=== TINDAKAN WAJIB A ===
Kembalikan setiap baris catatan yang memuat string "Rocscience".

=== TEKS KUTIPAN ===
E. DAMPAK DARI PEMBANGUNAN PLTA 1. Dampak dari Kegiatan Pembangkit Listrik Tenaga Air (PLTA) Terhadap Kualitas Danau. Dengan melihat beberapa pertimbangan, negara kemudian mulai jeli dalam memanfaatkan setiap sumber daya yang ada. Lewat PT. PLN, sekarang sudah mulai berkembang pembangkit Listrik Tenaga Air yang memanfaatkan sumber-sumber air alami sebagai sumber energi pembangkit listrik. Beberapa diantaranya di Indonesia dapat di lihat pada PLTA Maninjau, PLTA Singkarak, PLTA Koto Panjang dan lain-lain. PLTA Maninjau misalnya memanfaatkan Danau Maninjau sebagai sumber energi pembangkit listriknya. Tentunya, perkembangan ini telah disesuaikan dengan daya dukung lingkungan dimana setiap PLTA ini akan dibangun. Yang terpenting dari terobosan ini adalah bagaimana keberadaan PLTA yang dapat tetap menjaga kualitas ekosistem perairan yang menjadi sumber energinya. Namun, tentunya semua ini harus dibarengi dengan kerja sama serta fungsi control yang baik oleh berbagai pihak yang terkait. Karena, beberapa fakta membuktikan bahwa ternyata keberadaan PLTA justru memberikan sumbangsi pencemaran terhadap perairan. Danau Maninjau merupakan salah satu contoh konkret pencemaran akibat adanya PLTA. Dampak negatif pembangunan PLTA di Danau Maninjau yakni dengan adanya penyumbatan aliran air yang membawa endapan/limbah. Ditutupnya outlet alami (Batang Antokan) untuk keperluan PLTA menyebabkan berubahnya pola pengeluaran air. Air keluar tidak dialirkan melalui saluran pengeluaran alamiahnya (Sungai Batang Antokan) tetapi melalui intake PLTA dengan laju 13,39 m3/detik. Hal ini menunjukkan lemahnya kajian secara komprehensif terhadap pemanfaatan ruang. Oleh karena itu, penting suatu kajian untuk mengatur alokasi pemanfaatan ruang sekarang dan akan datang yang lebih mempertimbangkan aspek lingkungan. Tentunya, endapan limbah ini akan berpengaruh pada tinggi muka air di danau. Limbah ini akan berpengaruh kepada produktifitas perairan danau,

dan yang menjadi dampak fatal adalah kualitas danau yang akan semakin menurun. Untuk itu, kajian komprehensif terhadap pemanfaatan ruang menjadi sangat penting. Disadari atau tidak pembangunan PLTA, hotel, rumah, penginapan dan bangunan lainnya yang melewati garis pantai sebagai daerah resapan air telah merubah bentuk ekosistem danau itu sendiri, jika hal ini dibiarkan saja tanpa ada upaya pencegahan maka kerusakan danau akan semakin parah, contoh sederhana ombak air Danau Maninjau pada sore hari menghempas ke pinggir pantai sekarang dihalangi oleh tembok bangunan (dam) sehingga siklus air tidak berjalan secara alami, jelas saja goncangan ombak akan besar didasar danau dan hal ini akan mengguncang dasar danau yang berlumpur akibatnya air danau akan cepat keruhnya.

=== DATA KERJA ===
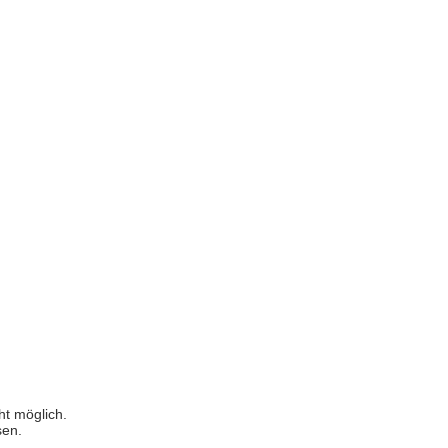
ht möglich.
sen.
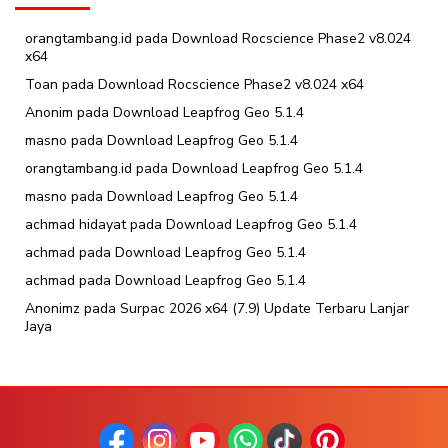
orangtambang.id
pada
Download Rocscience Phase2 v8.024
x64
Toan
pada
Download Rocscience Phase2 v8.024 x64
Anonim
pada
Download Leapfrog Geo 5.1.4
masno
pada
Download Leapfrog Geo 5.1.4
orangtambang.id
pada
Download Leapfrog Geo 5.1.4
masno
pada
Download Leapfrog Geo 5.1.4
achmad hidayat
pada
Download Leapfrog Geo 5.1.4
achmad
pada
Download Leapfrog Geo 5.1.4
achmad
pada
Download Leapfrog Geo 5.1.4
Anonimz
pada
Surpac 2026 x64 (7.9) Update Terbaru Lanjar
Jaya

=== TINDAKAN WAJIB B ===
Jawab pertanyaan berikut berdasarkan teks kutipan tentang dampak PLTA, satu jawaban per baris dengan penanda yang sama:
(i) Berapa laju air yang keluar melalui intake PLTA?
(ii) Outlet alami apa yang ditutup untuk keperluan PLTA?
(iii) Apa yang kini menghalangi ombak Danau Maninjau pada sore hari sampai ke pinggir pantai?

=== JAWABAN LATIHAN A ===
Download Rocscience Phase2 v8.024
Download Rocscience Phase2 v8.024 x64

=== JAWABAN LATIHAN B ===
(i) 13,39 m3/detik
(ii) Batang Antokan
(iii) Tembok bangunan (dam)